Humour and conversation imbue Bassoon!, Vetta Chamber Music’s lively upcoming concert

Bassoonist Ingrid Chiang and pianist Michelle Mares join violinist Joan Blackman for a program of fun

Michelle Mares.

Joan Blackman.

Ingrid Chiang. Photo by Turning Point Ensemble

 
 
 

Vetta Chamber Music presents Bassoon! March 18 at 2 pm at West Point Grey United Church; March 19 7:30 pm and March 20 at 2 pm at Pyatt Hall; and March 21 at 7:30 at ArtSpring on Salt Spring Island.

 

SOME CONCERTS ARE so fresh and revelatory that they not only stir the soul but also spark other creative new ideas. Such was the case when violinist Joan Blackman, artistic director of Vetta Chamber Music, attended a show by Turning Point Ensemble that featured bassoon soloist Ingrid Chiang. Seeing the woodwind-instrument maven perform proved so powerful that Blackman set about planning Bassoon!. Vetta’s upcoming concert features violin, piano, and the program’s namesake instrument that’s known for its distinctive tenor and bass notes and is notoriously difficult to play.

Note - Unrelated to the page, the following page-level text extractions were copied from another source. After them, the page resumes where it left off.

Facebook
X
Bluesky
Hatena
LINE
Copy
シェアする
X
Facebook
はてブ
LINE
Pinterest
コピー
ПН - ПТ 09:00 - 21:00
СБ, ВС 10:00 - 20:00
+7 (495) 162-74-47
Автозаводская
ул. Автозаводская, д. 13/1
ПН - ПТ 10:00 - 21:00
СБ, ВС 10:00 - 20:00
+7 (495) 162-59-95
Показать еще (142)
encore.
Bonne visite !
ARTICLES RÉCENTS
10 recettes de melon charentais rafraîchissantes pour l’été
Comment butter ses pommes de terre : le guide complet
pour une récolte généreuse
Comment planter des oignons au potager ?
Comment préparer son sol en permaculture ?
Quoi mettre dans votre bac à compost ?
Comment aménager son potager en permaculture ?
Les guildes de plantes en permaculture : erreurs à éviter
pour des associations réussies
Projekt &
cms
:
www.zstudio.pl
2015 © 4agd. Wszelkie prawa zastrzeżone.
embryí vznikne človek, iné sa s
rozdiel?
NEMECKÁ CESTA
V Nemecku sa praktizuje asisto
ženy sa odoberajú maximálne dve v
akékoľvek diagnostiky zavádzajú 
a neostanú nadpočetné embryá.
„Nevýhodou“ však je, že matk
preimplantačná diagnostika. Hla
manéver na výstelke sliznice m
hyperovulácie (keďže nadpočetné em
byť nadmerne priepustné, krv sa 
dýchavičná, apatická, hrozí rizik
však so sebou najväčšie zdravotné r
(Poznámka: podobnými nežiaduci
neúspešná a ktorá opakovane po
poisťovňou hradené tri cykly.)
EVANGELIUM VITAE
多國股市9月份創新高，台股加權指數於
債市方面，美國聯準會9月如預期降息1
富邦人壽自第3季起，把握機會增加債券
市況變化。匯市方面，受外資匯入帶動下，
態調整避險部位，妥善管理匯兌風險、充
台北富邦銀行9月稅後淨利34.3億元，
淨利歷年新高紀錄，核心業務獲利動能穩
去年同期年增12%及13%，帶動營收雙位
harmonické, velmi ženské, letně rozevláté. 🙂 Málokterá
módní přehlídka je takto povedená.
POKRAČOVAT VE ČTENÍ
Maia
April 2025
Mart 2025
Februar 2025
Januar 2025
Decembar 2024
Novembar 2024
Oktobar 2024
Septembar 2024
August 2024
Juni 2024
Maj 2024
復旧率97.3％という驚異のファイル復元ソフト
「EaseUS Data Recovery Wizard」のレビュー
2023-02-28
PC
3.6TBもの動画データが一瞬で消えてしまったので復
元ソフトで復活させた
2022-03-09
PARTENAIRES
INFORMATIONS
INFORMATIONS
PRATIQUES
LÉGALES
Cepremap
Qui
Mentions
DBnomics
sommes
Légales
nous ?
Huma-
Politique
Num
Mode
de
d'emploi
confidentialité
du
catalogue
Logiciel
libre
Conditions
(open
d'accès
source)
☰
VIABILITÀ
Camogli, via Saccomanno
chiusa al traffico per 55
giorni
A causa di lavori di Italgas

“The story behind this unusual concert is as quirky as the combination,” Blackman tells Stir. “Several years ago, one of our esteemed members of the board of directors dropped a hint that he loved the bassoon. My jaw dropped, thinking, ‘Okay, bassoon goes with oboe, with wind quintets, but that repertoire is limited, and there would not be much for a poor violinist to do.’ But the idea of having a bassoon kept niggling at me. 

“Fast forward to a Turning Point concert,” she says. “I was in the audience experiencing the presence of Ingrid Chiang performing on her bassoon. She made it dance and yell and sing and cry, and she seemed to love doing it. ‘Okay, I thought: if anyone can make bassoon on Vetta work, it is Ingrid!’ I set about finding repertoire that might work for a combination of bassoon, violin, and piano.” 

The upshot is Bassoon!, an energetic program of five works, some original and others arranged, being performed by Blackman, Chiang, and pianist Michelle Mares. 

"I was in the audience experiencing the presence of Ingrid Chiang performing on her bassoon. She made it dance and yell and sing and cry, and she seemed to love doing it.”

Chiang, who was born in Taipei, Taiwan, and emigrated to Vancovuer with her family at 15, has been principal bassoon of the Vancouver Opera Orchestra for over 20 years. She is in her 10th season with Turning Point Ensemble and serves on faculty at UBC. “I want my students, my family and my friends to see and hear music in any genre as part of everyday life,” Chiang says.

Mares, a Vancouver native, has been performing internationally since she was 10 and has appeared with nearly every major orchestra in Canada. Upon earning her performance degree at the Mozarteum Conservatory in Salzburg in 1995, she lived and worked in Europe for nearly two decades. In 2008 she returned to the West Coast and is on the piano faculty at University of British Columbia. “The piano is essentially a percussive instrument,” Mares tells Stir. “The challenge is to make the instrument sing, connect and make as many colours as are infinitely possible on it.”

Finding repertoire for bassoon, piano, and violin was a fun challenge for Blackman; she says what has been recorded for this combination of instruments is limited. Blackman first came across Russian-born, Italian-and German-trained composer Mikhail Glinka’s Glinka’s Trio pathétique in D minor. From there, she discovered Beethoven’s Trio in G, WoO 37, an early work for flute, bassoon, and piano.

The musicians arranged Da Falla’s charming Siete Canciones populares españolas (“Seven Spanish Folksongs”). Each song is derived from a different region of Spain, while all of them deal with love. 

Chiang will perform Shared Solitude for bassoon, piano, and footwork by Réjean Marois. “This solo piece is about ‘being alone without a sense of loneliness…’,” Marois notes in a statement for Turning Point Ensemble. “The piece has three sections: the first one is built on a strong dance rhythm where the soloist invites the audience to move along with her. The second section is a short introspective blues, followed by an energetic theme with variations that leads to a conclusive short cadenza.”

Finally, the musicians will perform their own arrangement of Ravel’s Bolero “on that same theme of multitasking bassoon players!” Blackman says. 

“Because the bassoon naturally brings up the humour aspect of music—not always, but they can make pretty funny sounds!—I decided that conversation and humour were the pervading themes that would tie this together,” she adds.